- [TASK] Render the records below as a Markdown table with the columns Row and Line, giving each nonblank line its own numbered row. Omit the pictures and the blank lines.

- - - - - - -

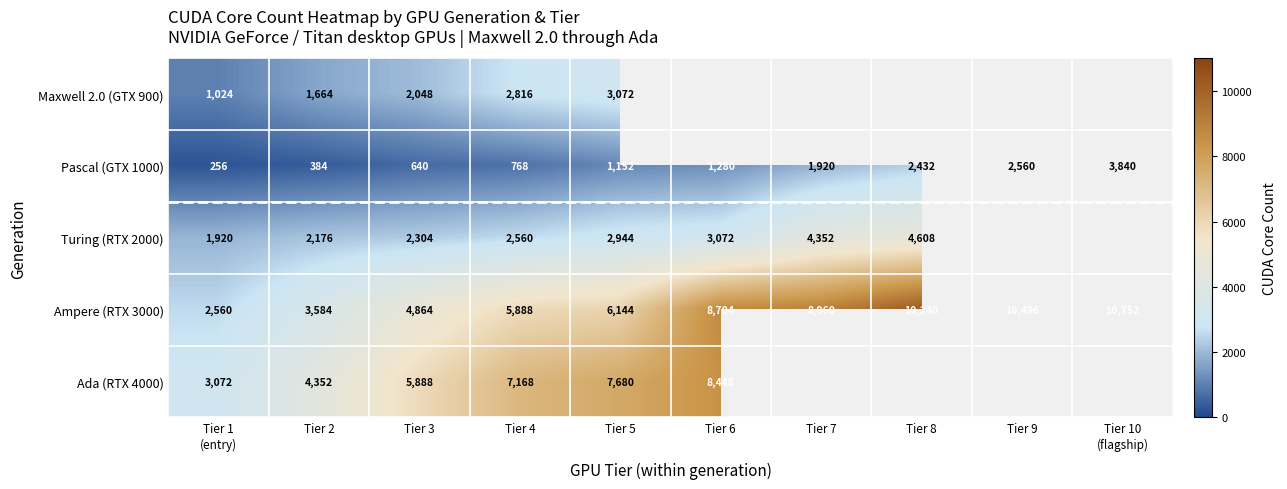

The value of Ampere (RTX 3000) at Tier 9 is 10496. True or false?

True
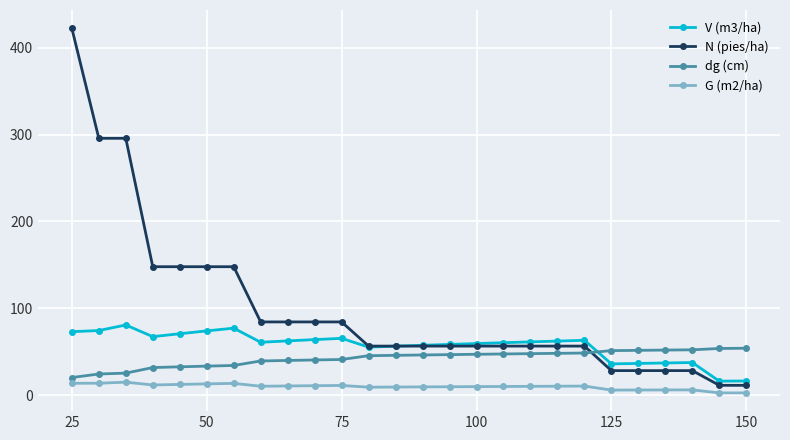

True or false: V (m3/ha) and G (m2/ha) cross at least once.

False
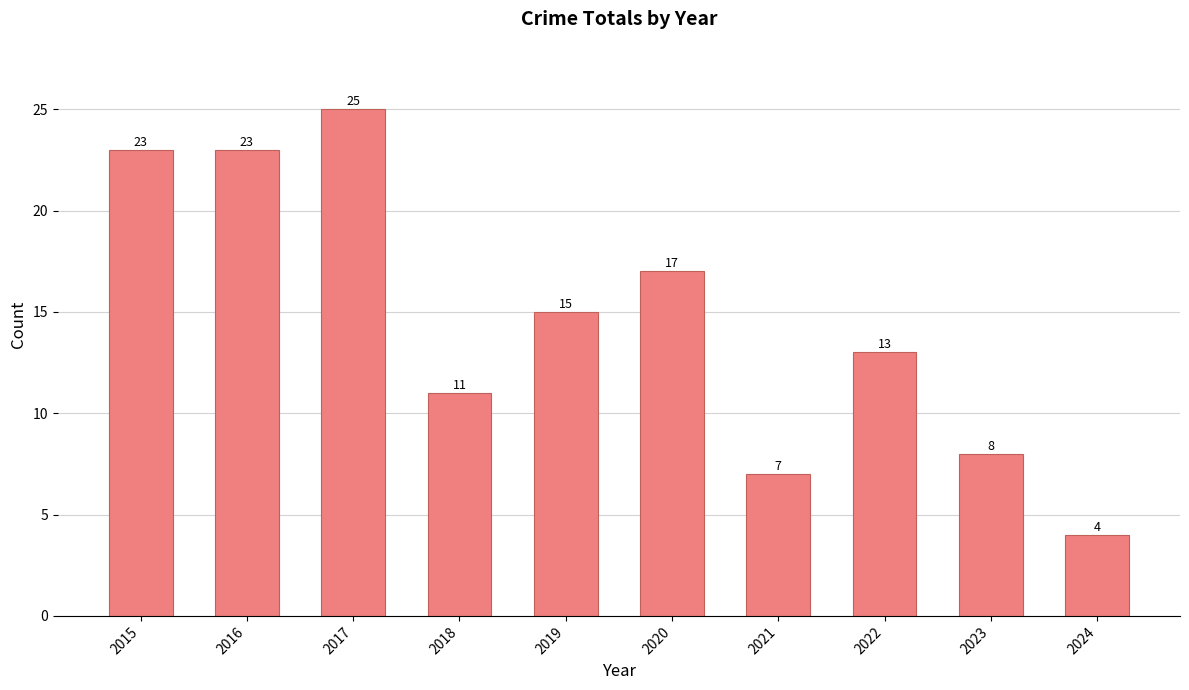

Count the number of data series in this chart.

1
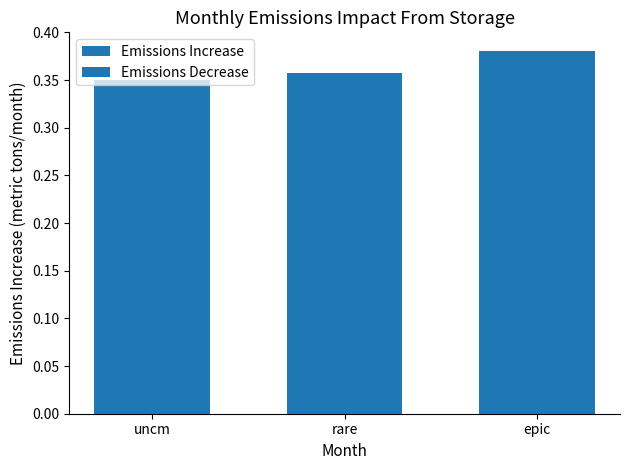

What is the sum of all values?

1.1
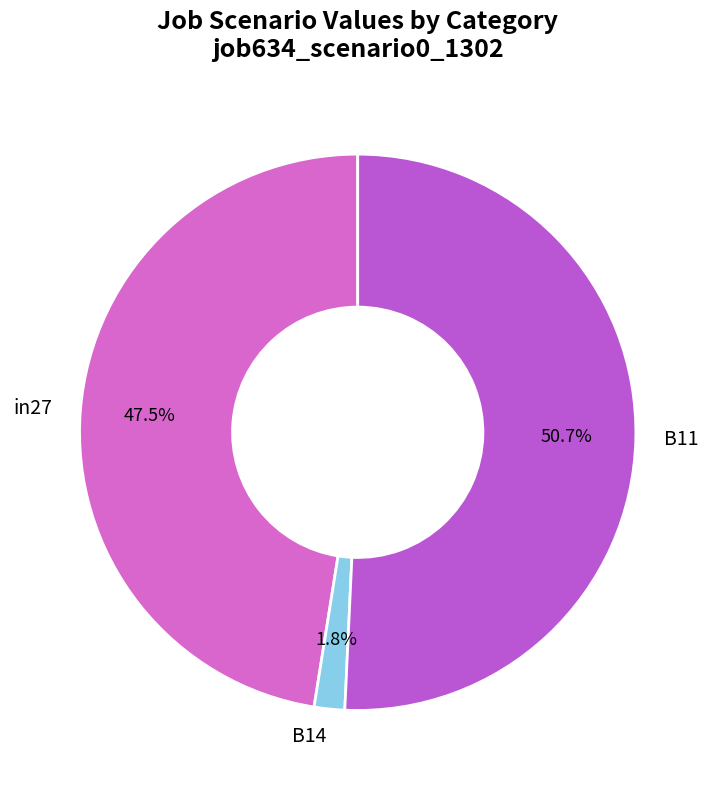

How much of the chart is everything except B11?

49.3%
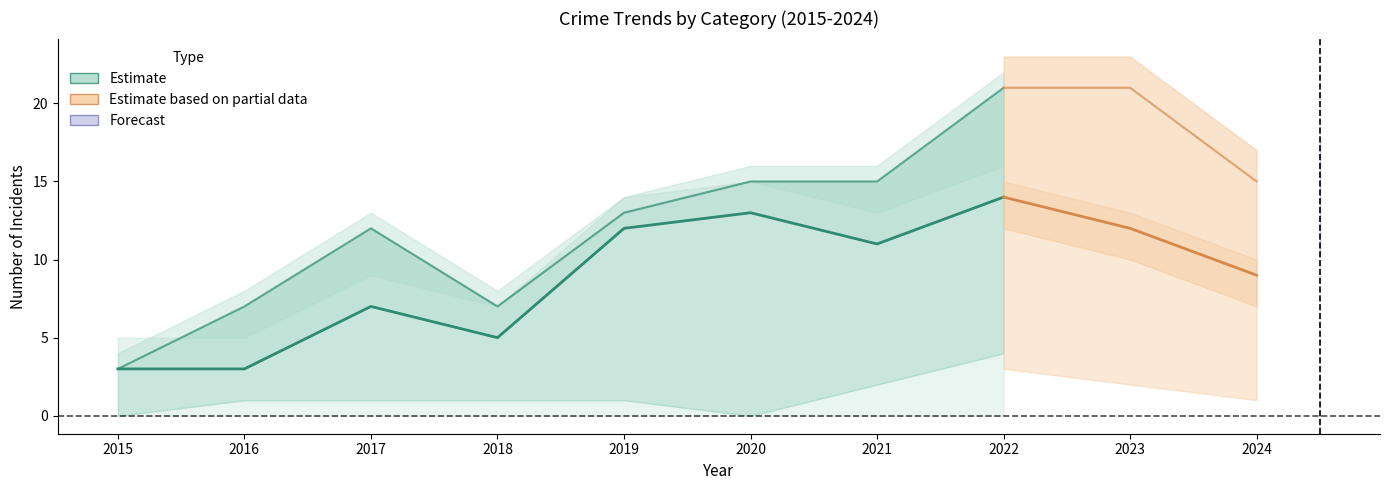

True or false: Total has a value of 15 at 2024.

True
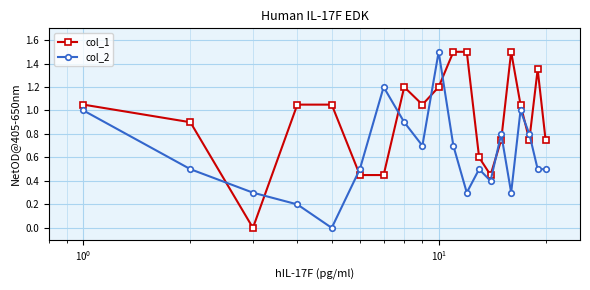

True or false: col_1 and col_2 cross at least once.

True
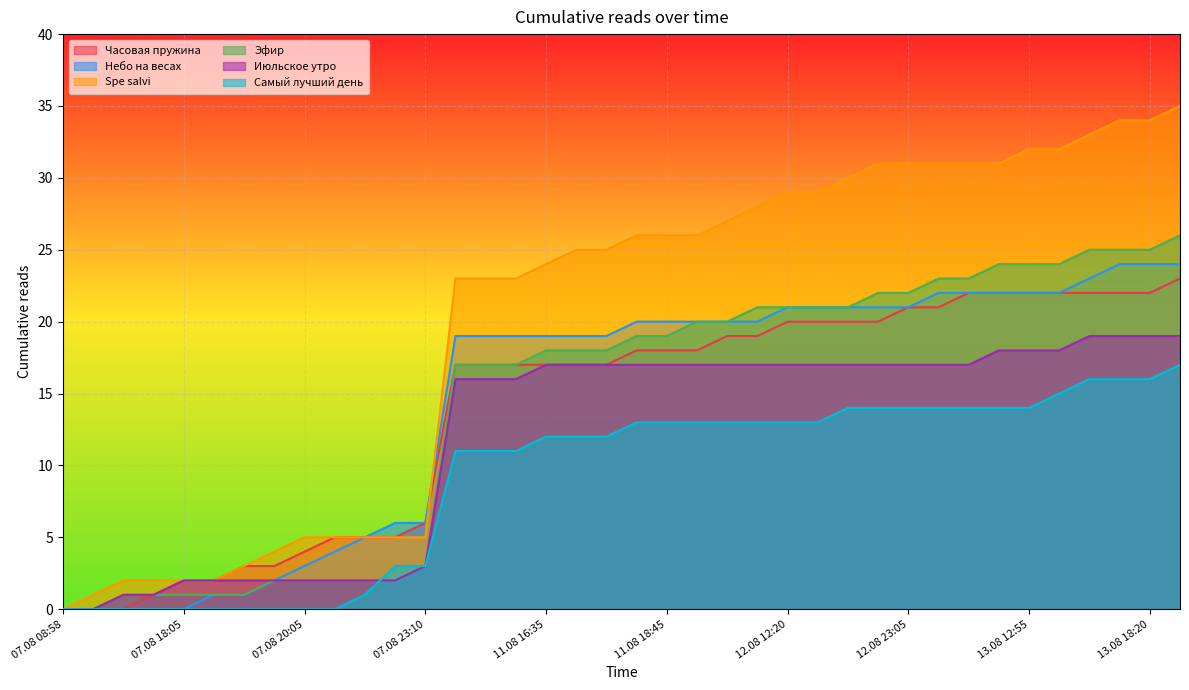

Reading left to right, what are all the values shown in this chart?

Часовая пружина: 0	0	0	1	2	2	3	3	4	5	5	5	6	17	17	17	17	17	17	18	18	18	19	19	20	20	20	20	21	21	22	22	22	22	22	22	22	23
Небо на весах: 0	0	0	0	0	1	1	2	3	4	5	6	6	19	19	19	19	19	19	20	20	20	20	20	21	21	21	21	21	22	22	22	22	22	23	24	24	24
Spe salvi: 0	1	2	2	2	2	3	4	5	5	5	5	5	23	23	23	24	25	25	26	26	26	27	28	29	29	30	31	31	31	31	31	32	32	33	34	34	35
Эфир: 0	0	1	1	1	1	1	2	2	2	2	2	3	17	17	17	18	18	18	19	19	20	20	21	21	21	21	22	22	23	23	24	24	24	25	25	25	26
Июльское утро: 0	0	1	1	2	2	2	2	2	2	2	2	3	16	16	16	17	17	17	17	17	17	17	17	17	17	17	17	17	17	17	18	18	18	19	19	19	19
Самый лучший день: 0	0	0	0	0	0	0	0	0	0	1	3	3	11	11	11	12	12	12	13	13	13	13	13	13	13	14	14	14	14	14	14	14	15	16	16	16	17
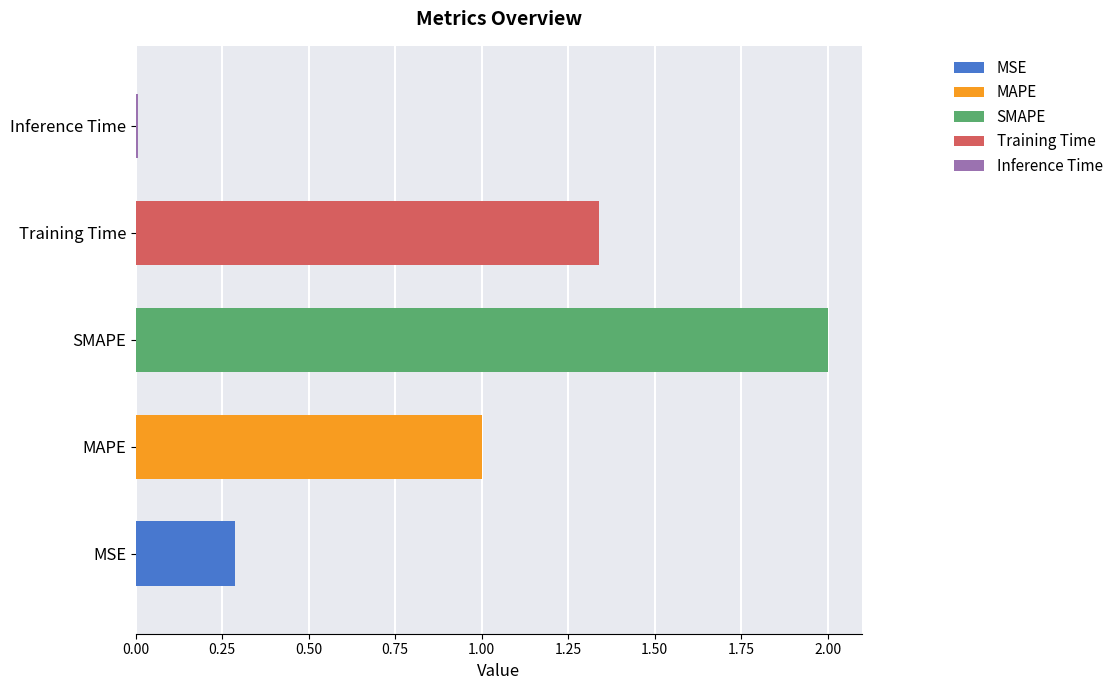

What is the approximate value at MSE?

0.3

- - - - - - -

- [ANSWER TO THIS TASK]
| Row | Line |
|---|---|
| 1 | The value of Ampere (RTX 3000) at Tier 9 is 10496. True or false? |
| 2 | True |
| 3 | True or false: V (m3/ha) and G (m2/ha) cross at least once. |
| 4 | False |
| 5 | Count the number of data series in this chart. |
| 6 | 1 |
| 7 | What is the sum of all values? |
| 8 | 1.1 |
| 9 | How much of the chart is everything except B11? |
| 10 | 49.3% |
| 11 | True or false: Total has a value of 15 at 2024. |
| 12 | True |
| 13 | True or false: col_1 and col_2 cross at least once. |
| 14 | True |
| 15 | Reading left to right, what are all the values shown in this chart? |
| 16 | Часовая пружина: 0	0	0	1	2	2	3	3	4	5	5	5	6	17	17	17	17	17	17	18	18	18	19	19	20	20	20	20	21	21	22	22	22	22	22	22	22	23 |
| 17 | Небо на весах: 0	0	0	0	0	1	1	2	3	4	5	6	6	19	19	19	19	19	19	20	20	20	20	20	21	21	21	21	21	22	22	22	22	22	23	24	24	24 |
| 18 | Spe salvi: 0	1	2	2	2	2	3	4	5	5	5	5	5	23	23	23	24	25	25	26	26	26	27	28	29	29	30	31	31	31	31	31	32	32	33	34	34	35 |
| 19 | Эфир: 0	0	1	1	1	1	1	2	2	2	2	2	3	17	17	17	18	18	18	19	19	20	20	21	21	21	21	22	22	23	23	24	24	24	25	25	25	26 |
| 20 | Июльское утро: 0	0	1	1	2	2	2	2	2	2	2	2	3	16	16	16	17	17	17	17	17	17	17	17	17	17	17	17	17	17	17	18	18	18	19	19	19	19 |
| 21 | Самый лучший день: 0	0	0	0	0	0	0	0	0	0	1	3	3	11	11	11	12	12	12	13	13	13	13	13	13	13	14	14	14	14	14	14	14	15	16	16	16	17 |
| 22 | What is the approximate value at MSE? |
| 23 | 0.3 |